Copy out the listing below with "unused" changed to "unopened" and every other word left as it is. Leave out the pictures.

## GIVEN INFORMATION
------
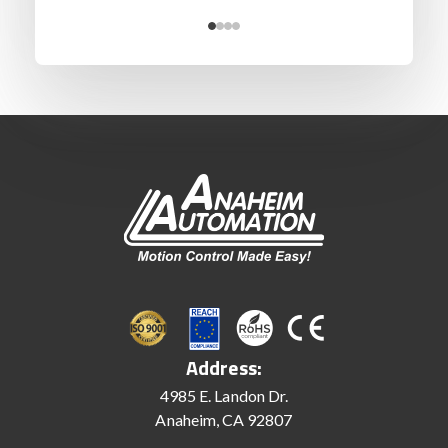
Address:
4985 E. Landon Dr.
Anaheim, CA 92807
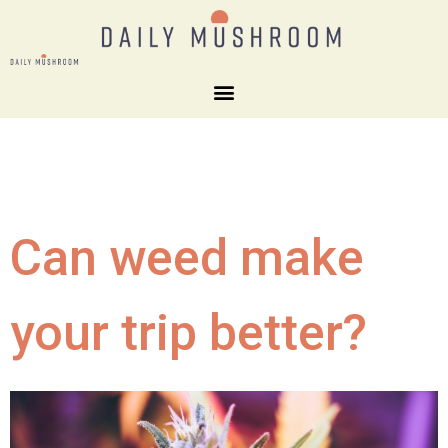
Can weed make
your trip better?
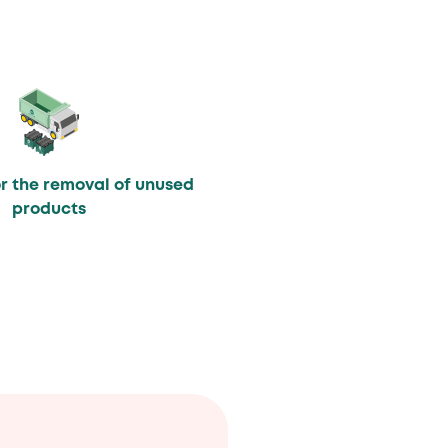
or the removal of unused
products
------
## FINISHED TASK
Address:
4985 E. Landon Dr.
Anaheim, CA 92807
Can weed make
your trip better?
or the removal of unopened
products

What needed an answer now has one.